Problema 1:
Responde las siguientes preguntas sobre el texto de la transición energética:
(a) ¿En qué ciudad y país se realizó el evento?
(b) ¿Cómo se llama el ministro de Hidrocarburos y Energías de Bolivia?
(c) Según el ministro, ¿a qué se debe la actual problemática en el abastecimiento de combustibles?
Problema 2: Resume en dos oraciones el texto de la transición energética.
Problema 3: Copia del texto de la transición energética el fragmento comprendido entre "El segundo desafío" y "diésel y gasolina.", ambos incluidos.

En el marco de la VII Reunión de Ministros de Energía de la Comunidad de Estados Latinoamericanos y Caribeños (CELAC), el Ministerio de Hidrocarburos y Energías avanza en gestiones ante organismos internacionales para acceder a financiamiento climático que le permita reducir su dependencia de los combustibles fósiles e impulsar el desarrollo de energías limpias y sostenibles.
Durante el “Diálogo Político de Alto Nivel sobre la Transición Energética Justa en las Regiones Carboníferas de América Latina”, el ministro de Hidrocarburos y Energías de Bolivia, Alejandro Gallardo, participó en el panel sobre “Financiación de la Transición Energética Justa (TEJ)”, junto a representantes de gobiernos, organismos multilaterales, la Unión Europea, Alemania y líderes de la sociedad civil.
El evento, realizado recientemente en Bogotá, Colombia, consolidó un espacio de diálogo sobre los desafíos y oportunidades de la transición energética en América Latina y el Caribe.
Gallardo explicó que Bolivia encara dos desafíos centrales para acceder de manera efectiva al financiamiento climático. El primero es facilitar el acceso a estos recursos mediante la formulación de proyectos energéticos con alto componente de innovación tecnológica, enfoque climático y resultados medibles en la reducción de emisiones.
“El financiamiento climático debe estar acompañado de mecanismos que garanticen la sostenibilidad de las inversiones públicas y privadas, así como del desarrollo de políticas estructurales que consoliden una transición energética justa en nuestra región”, manifestó la autoridad.
El segundo desafío planteado por el Gobierno es la creación de condiciones habilitantes para el acceso efectivo a los recursos financieros. En este contexto, el Ministro recordó que la actual problemática en el abastecimiento de combustibles no responde al precio final al consumidor, sino a la falta de divisas. Por ello, reiteró que la única solución coyuntural viable en el corto plazo es la obtención de dólares a través de créditos, préstamos o recursos externos que garanticen la importación de diésel y gasolina.

Material proporcionado:
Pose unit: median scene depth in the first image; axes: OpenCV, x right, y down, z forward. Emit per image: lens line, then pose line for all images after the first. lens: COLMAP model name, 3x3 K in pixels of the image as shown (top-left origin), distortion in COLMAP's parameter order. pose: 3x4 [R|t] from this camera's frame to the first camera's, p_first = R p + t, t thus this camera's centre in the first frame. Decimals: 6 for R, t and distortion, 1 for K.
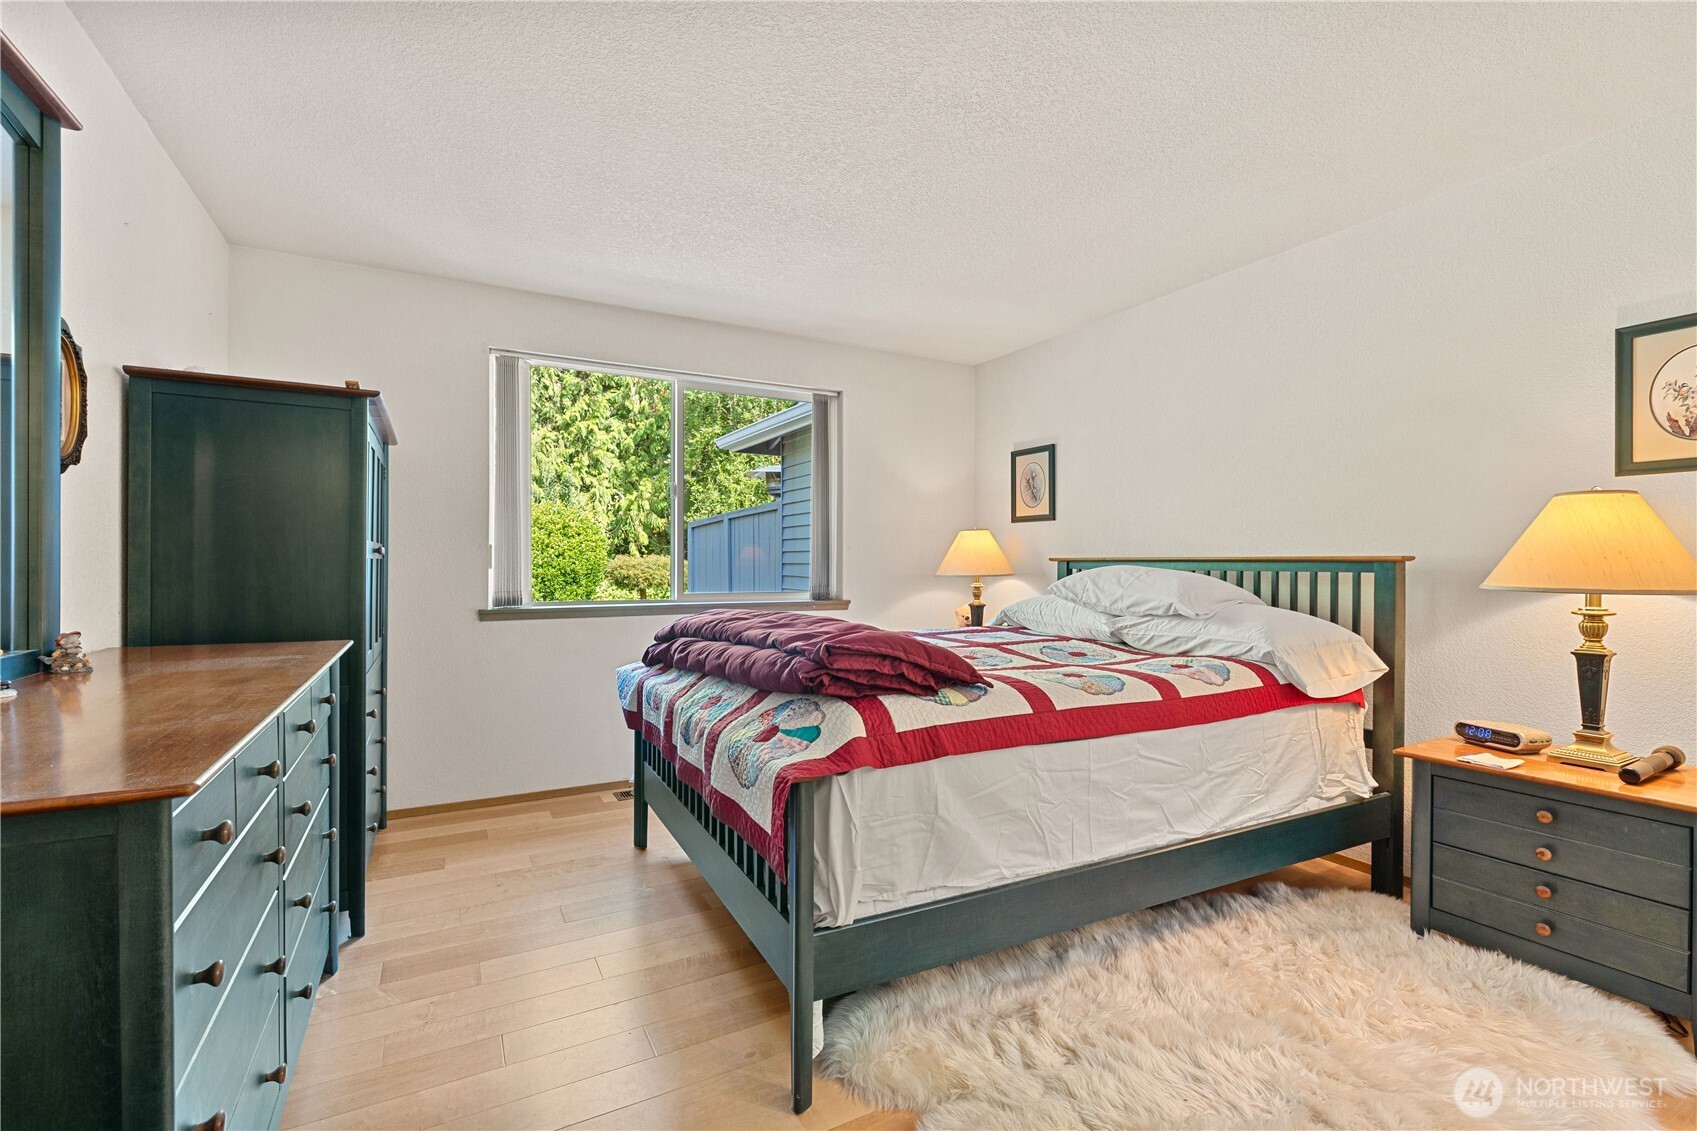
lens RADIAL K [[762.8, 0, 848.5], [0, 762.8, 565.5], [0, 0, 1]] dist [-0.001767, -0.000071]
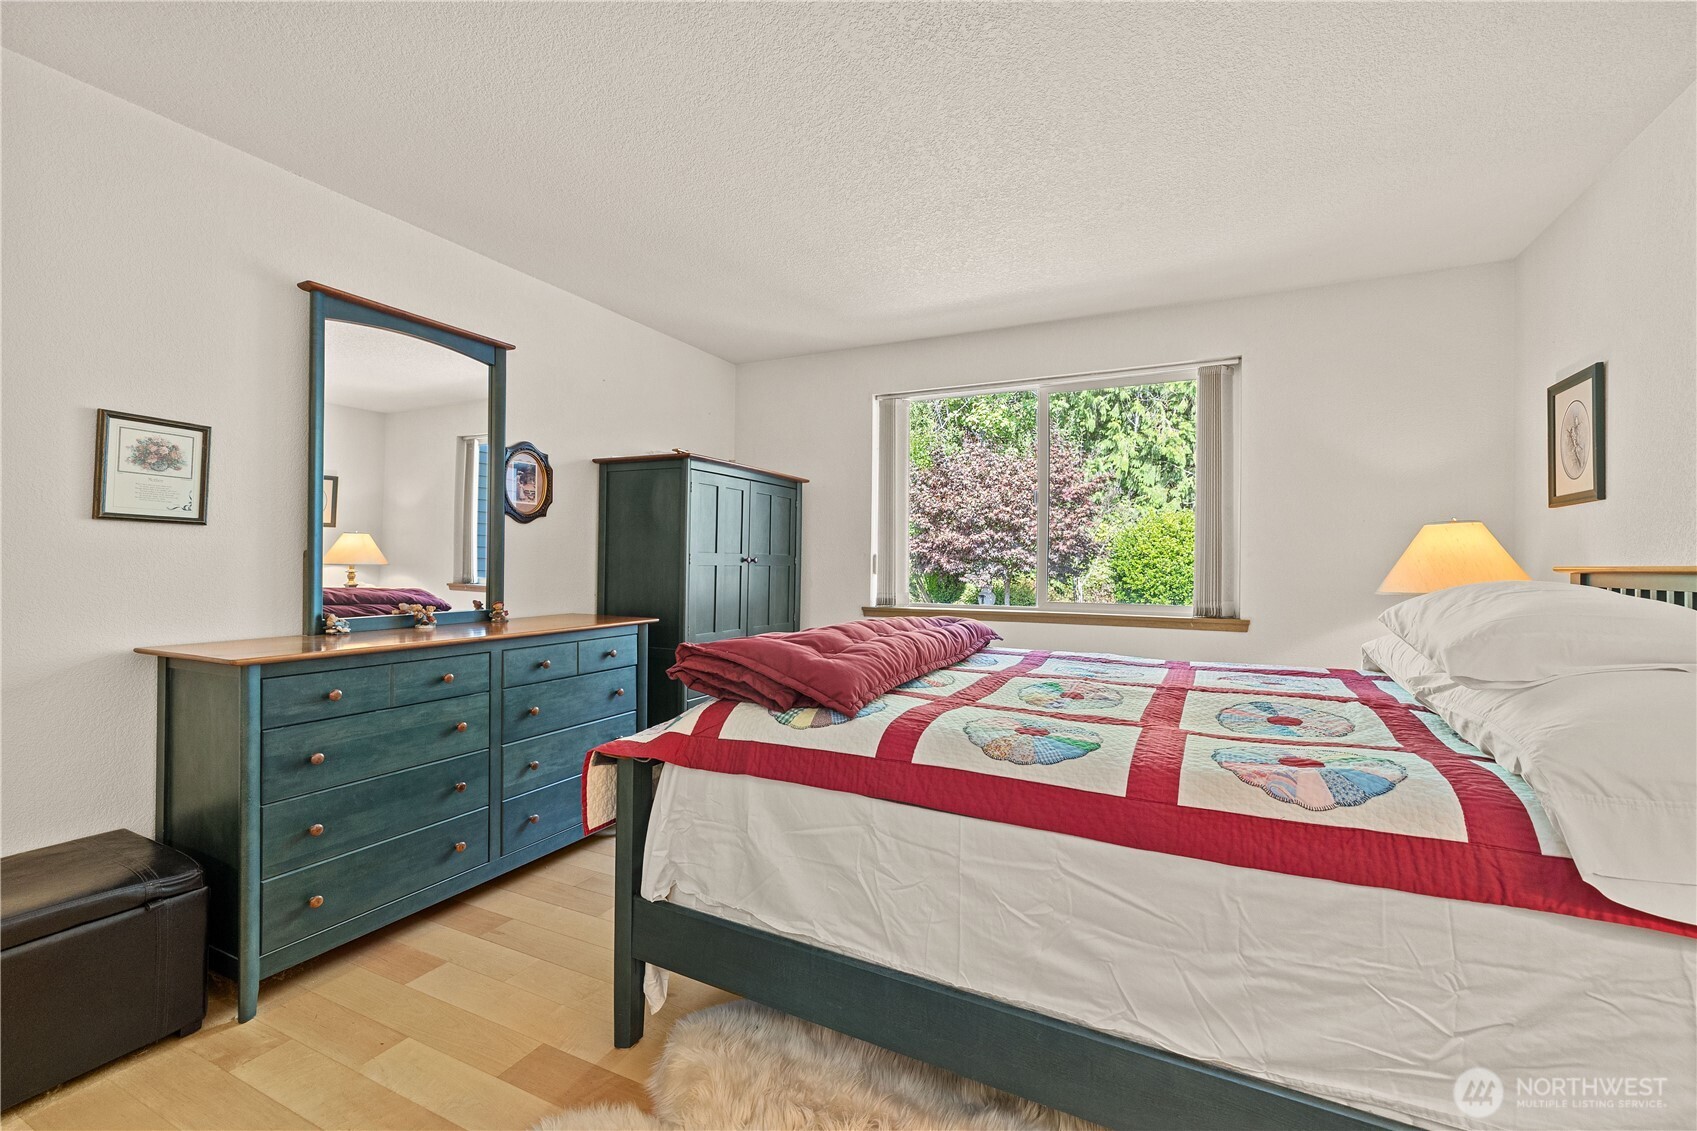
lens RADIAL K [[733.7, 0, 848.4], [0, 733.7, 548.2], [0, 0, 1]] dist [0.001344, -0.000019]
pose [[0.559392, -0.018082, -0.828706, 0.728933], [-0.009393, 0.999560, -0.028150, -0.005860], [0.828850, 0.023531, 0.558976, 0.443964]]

Solución escrita 1:
(a) En Bogotá, Colombia.
(b) Alejandro Gallardo.
(c) A la falta de divisas, no al precio final al consumidor.

Solución escrita 2: El ministro de Hidrocarburos y Energías de Bolivia, Alejandro Gallardo, participó en Bogotá en un panel sobre la financiación de la transición energética justa, mientras su ministerio gestiona financiamiento climático para reducir la dependencia de los combustibles fósiles. Gallardo planteó dos desafíos, formular proyectos energéticos innovadores con resultados medibles en la reducción de emisiones y crear condiciones habilitantes para acceder a los recursos, y sostuvo que la escasez de combustibles se debe a la falta de divisas.

Solución escrita 3:
El segundo desafío planteado por el Gobierno es la creación de condiciones habilitantes para el acceso efectivo a los recursos financieros. En este contexto, el Ministro recordó que la actual problemática en el abastecimiento de combustibles no responde al precio final al consumidor, sino a la falta de divisas. Por ello, reiteró que la única solución coyuntural viable en el corto plazo es la obtención de dólares a través de créditos, préstamos o recursos externos que garanticen la importación de diésel y gasolina.